Tout cela est vu à travers des yeux féminins, ce qui à l'époque était tout-à-fait novateur, voire absolument scandaleux pour une part majoritaire de l'opinion publique, à tel point que Simone de Beauvoir dut effectuer dans le texte des coupes franches pour le rendre acceptable par les éditeurs (Gallimard).



Ces coupes franches, on les regrette aujourd'hui. Alexandre Antolin les a étudiées dans sa thèse universitaire intitulée "Une censure éditoriale : ravages de Violette Leduc".



Mais elles n'en survivent pas moins dans les éditions actuelles sous forme de doubles pointillés dans le texte.

Tâches à réaliser:
- A) Répondez à ces questions à partir du texte sur les coupes franches :
(i) Qui dut effectuer des coupes franches dans le texte ?
(ii) Quel est le titre de la thèse universitaire d'Alexandre Antolin ?
(iii) Sous quelle forme les coupes subsistent-elles dans les éditions actuelles ?
- B) Reprenez le texte sur les coupes franches après sa dernière phrase et poursuivez-le.
Les items n'ont aucune utilité pour ce travail.

Données fournies:

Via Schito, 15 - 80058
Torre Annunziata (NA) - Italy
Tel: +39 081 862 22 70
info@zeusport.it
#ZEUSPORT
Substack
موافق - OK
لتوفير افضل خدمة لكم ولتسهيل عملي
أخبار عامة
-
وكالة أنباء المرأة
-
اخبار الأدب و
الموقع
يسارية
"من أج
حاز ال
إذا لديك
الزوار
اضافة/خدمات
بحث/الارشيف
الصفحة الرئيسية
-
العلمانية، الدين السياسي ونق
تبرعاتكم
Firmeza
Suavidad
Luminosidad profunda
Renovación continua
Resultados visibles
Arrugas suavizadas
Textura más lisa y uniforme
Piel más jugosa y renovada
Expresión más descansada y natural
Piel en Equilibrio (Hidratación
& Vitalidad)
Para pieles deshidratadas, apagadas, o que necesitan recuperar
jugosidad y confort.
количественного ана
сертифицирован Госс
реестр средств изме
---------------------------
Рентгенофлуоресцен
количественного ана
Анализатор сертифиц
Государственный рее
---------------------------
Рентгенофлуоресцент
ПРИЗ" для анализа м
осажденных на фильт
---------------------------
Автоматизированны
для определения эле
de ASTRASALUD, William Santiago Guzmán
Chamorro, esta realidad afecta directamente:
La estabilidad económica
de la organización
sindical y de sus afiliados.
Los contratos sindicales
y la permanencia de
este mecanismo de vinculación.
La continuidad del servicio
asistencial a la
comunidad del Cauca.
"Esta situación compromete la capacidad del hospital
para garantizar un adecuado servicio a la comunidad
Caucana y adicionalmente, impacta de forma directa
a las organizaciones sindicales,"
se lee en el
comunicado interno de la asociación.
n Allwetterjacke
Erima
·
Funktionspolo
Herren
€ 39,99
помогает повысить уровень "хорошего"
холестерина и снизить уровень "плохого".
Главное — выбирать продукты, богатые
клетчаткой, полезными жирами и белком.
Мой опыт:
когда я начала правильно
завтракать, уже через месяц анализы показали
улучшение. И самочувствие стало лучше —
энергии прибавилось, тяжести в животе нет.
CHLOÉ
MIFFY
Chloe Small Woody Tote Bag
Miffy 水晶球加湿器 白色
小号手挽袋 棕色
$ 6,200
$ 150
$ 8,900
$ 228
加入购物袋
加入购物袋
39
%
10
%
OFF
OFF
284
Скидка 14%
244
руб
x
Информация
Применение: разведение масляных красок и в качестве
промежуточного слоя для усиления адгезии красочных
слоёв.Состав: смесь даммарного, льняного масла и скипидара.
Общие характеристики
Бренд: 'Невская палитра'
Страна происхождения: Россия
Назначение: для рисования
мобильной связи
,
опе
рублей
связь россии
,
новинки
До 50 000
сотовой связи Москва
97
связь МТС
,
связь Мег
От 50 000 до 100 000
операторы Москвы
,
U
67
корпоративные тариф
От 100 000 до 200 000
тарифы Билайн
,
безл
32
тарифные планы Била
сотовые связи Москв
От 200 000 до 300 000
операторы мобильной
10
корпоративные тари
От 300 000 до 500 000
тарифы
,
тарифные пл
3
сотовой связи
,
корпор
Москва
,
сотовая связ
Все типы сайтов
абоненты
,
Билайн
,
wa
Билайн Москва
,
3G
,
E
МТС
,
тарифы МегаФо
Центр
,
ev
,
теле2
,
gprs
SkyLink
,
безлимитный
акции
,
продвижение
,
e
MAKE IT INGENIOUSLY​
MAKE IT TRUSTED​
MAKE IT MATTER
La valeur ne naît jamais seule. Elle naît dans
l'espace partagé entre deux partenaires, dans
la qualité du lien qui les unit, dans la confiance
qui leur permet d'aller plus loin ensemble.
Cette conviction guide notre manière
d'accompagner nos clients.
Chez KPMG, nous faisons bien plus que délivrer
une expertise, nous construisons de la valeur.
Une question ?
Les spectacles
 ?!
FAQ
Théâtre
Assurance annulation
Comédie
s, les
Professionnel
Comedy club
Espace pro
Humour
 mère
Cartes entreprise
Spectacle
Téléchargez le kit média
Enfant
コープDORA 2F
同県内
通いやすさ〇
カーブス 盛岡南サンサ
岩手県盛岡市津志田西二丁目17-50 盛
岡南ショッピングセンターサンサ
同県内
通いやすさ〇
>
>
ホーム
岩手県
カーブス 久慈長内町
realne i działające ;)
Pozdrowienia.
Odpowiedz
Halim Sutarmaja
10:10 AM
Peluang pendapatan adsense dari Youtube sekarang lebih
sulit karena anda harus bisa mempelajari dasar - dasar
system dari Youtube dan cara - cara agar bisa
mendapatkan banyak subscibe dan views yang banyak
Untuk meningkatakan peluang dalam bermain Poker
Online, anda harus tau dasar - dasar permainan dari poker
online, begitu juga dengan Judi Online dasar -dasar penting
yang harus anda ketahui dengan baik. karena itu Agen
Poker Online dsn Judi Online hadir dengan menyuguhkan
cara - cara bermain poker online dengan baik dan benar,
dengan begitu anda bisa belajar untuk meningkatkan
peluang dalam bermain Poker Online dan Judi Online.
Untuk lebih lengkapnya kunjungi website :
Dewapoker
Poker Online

Réponses par tâche:
- A)
(i) Simone de Beauvoir.
(ii) « Une censure éditoriale : ravages de Violette Leduc ».
(iii) Sous forme de doubles pointillés dans le texte.

- B)
Cette parution en 1955, était absolument avant-gardiste. Rappelons que Dominique Aury publia "Histoire d'O" en 1954 sous pseudonyme, et que "Ravages"" parut l'année suivante sous le nom véritable de l'auteure, pari osé. Et pour mémoire encore, indiquons que "L'amant" de Marguerite Duras, ne fut édité qu'en 1984 sans aborder aussi crûment le désir féminin, mais dégagea également un parfum de scandale du fait de l'évocation d'amours interdites entre coloniaux et indigènes, et de l'ambiguïté ses sentiments des jeunes filles et des mères.



Kate Millett et d'innombrables autres écrivaines reconnurent leur dette envers Leduc, défricheuse d'un territoire jusque là tabou, quasiment de l'ordre de l'impensable, en tous cas de l'inexprimable. Anaïs Nin lui rendit par ailleurs hommage.



Il faut souligner, pour mieux faire le parallèle, que D. H. Lawrence édita "L'amant de lady Chatterley en 1928 et qu'Henry Miller écrivit "Le tropique du Cancer" en 1934, et "Sexus" en 1949.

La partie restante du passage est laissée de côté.